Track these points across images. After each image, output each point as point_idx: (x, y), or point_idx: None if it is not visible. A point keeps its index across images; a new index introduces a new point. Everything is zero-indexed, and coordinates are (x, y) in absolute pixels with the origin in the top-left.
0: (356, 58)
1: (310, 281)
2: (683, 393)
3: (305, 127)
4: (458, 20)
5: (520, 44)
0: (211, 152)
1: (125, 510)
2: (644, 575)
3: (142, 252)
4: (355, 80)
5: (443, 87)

→ Göreviniz: Yukarıdaki kayıtlarda "zero" sözcüğünü içeren her satırı belirleyin ve bu satırları olduğu gibi kopyalayın. Büyük ve küçük harf ayrımı dikkate alınmalıdır.

→ Çözüm:
Track these points across images. After each image, output each point as point_idx: (x, y), or point_idx: None if it is not visible. A point keeps its index across images; a new index introduces a new point. Everything is zero-indexed, and coordinates are (x, y) in absolute pixels with the origin in the top-left.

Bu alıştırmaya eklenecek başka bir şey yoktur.